DIFFUSION OF ATOMS AND MOLECULES IN THE SOLID HYDROGENS

The ''motional averaging'' of the NMR spectra has been used to determine the diffusion coefficient of molecules in HD, D-T, and T-2 solids. The molecular hop frequency and diffusion coefficient are calculated from the measured spin-spin relaxation time and the rigid lattice second moment. Samples prepared by depositing streams of H-2 or D-2 gas, containing atoms produced by microwave discharge, onto cold substrates, held at 2 K or below are designated ''amorphous'' while those prepared by slow cooling from the liquid state are designated ''crystalline.'' We find that the diffusion in crystalline solids (c-H-2, etc.) is controlled by the number of vacancies in the lattice and have obtained values of the vacancy formation energy, E(V), the barrier height energy, E(b), and the energy of the first tunneling level in the hydrogen potential, E(t), for all the isotopes. The vacancy hopping rate, at the triple point, is approximately the same for all the isotopes. Data for the various isotopes can be compared by scaling the temperature by the quantum parameter.
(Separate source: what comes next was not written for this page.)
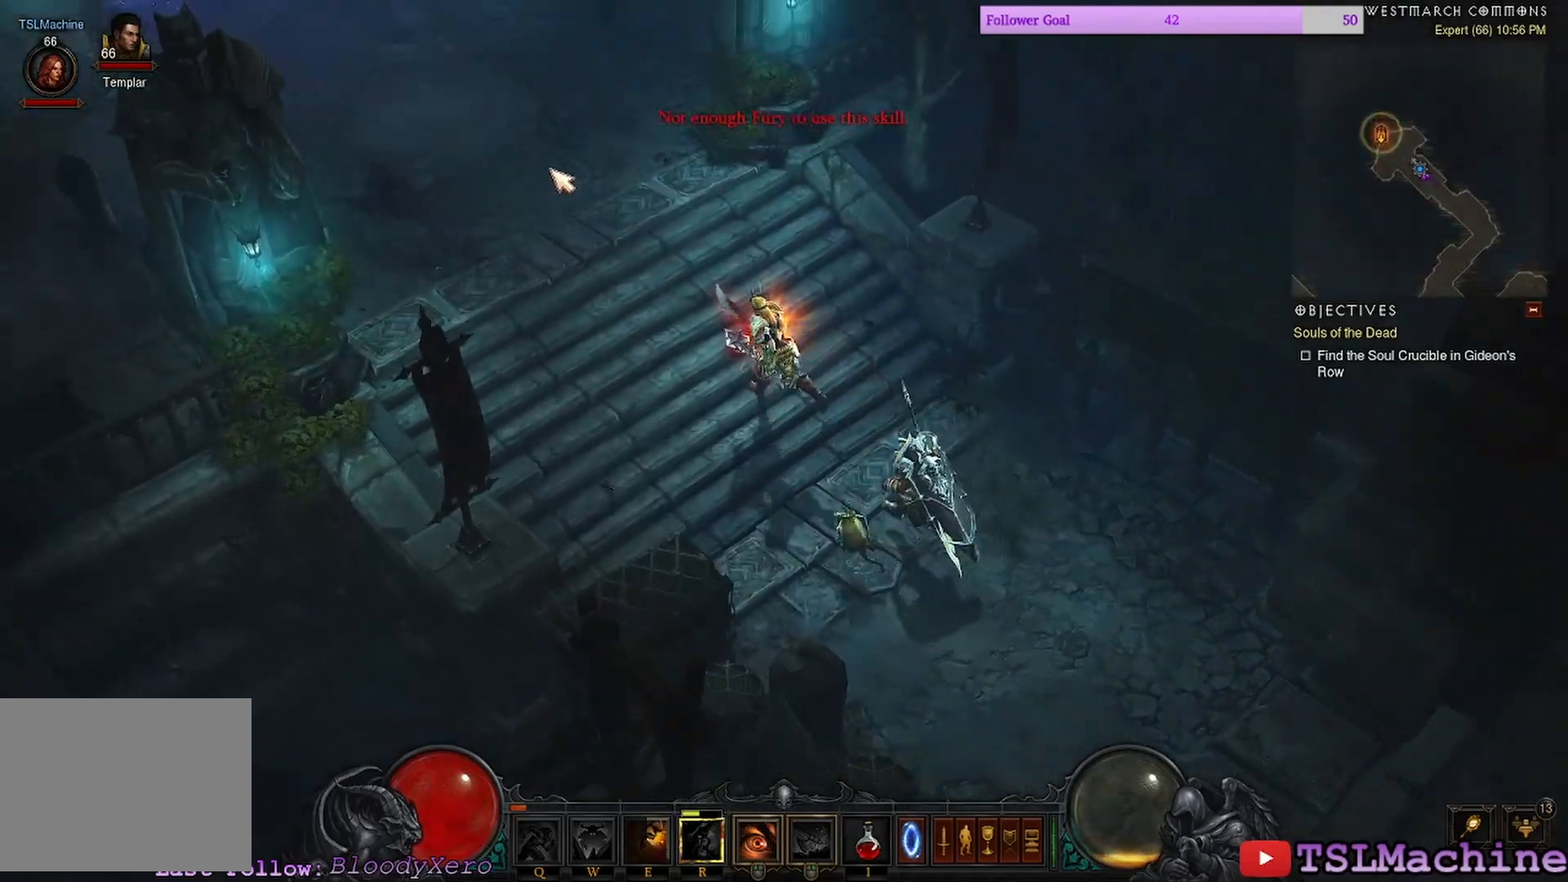
{"keys": [], "mouse": ["left"], "events": []}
Measurements (by others) on both radiation damaged crystalline (c-H-2) and undamaged amorphous (a-H-2) solids at the atom recombination coefficients are used to extract the atom hop frequency. In c-H-2, we find that the atom and molecule hopping rates are almost identical. Other data on crystalline solids, taken by NMR techniques on ortho to para conversion in solid T-2, yield model dependent atom hop rates. The atom and molecule hopping rates still agree even though the recombination coefficients no longer follow a simple thermally activated form. The recombination coefficients (and hence hopping rates) for crystalline solids differ from those of amorphous solids.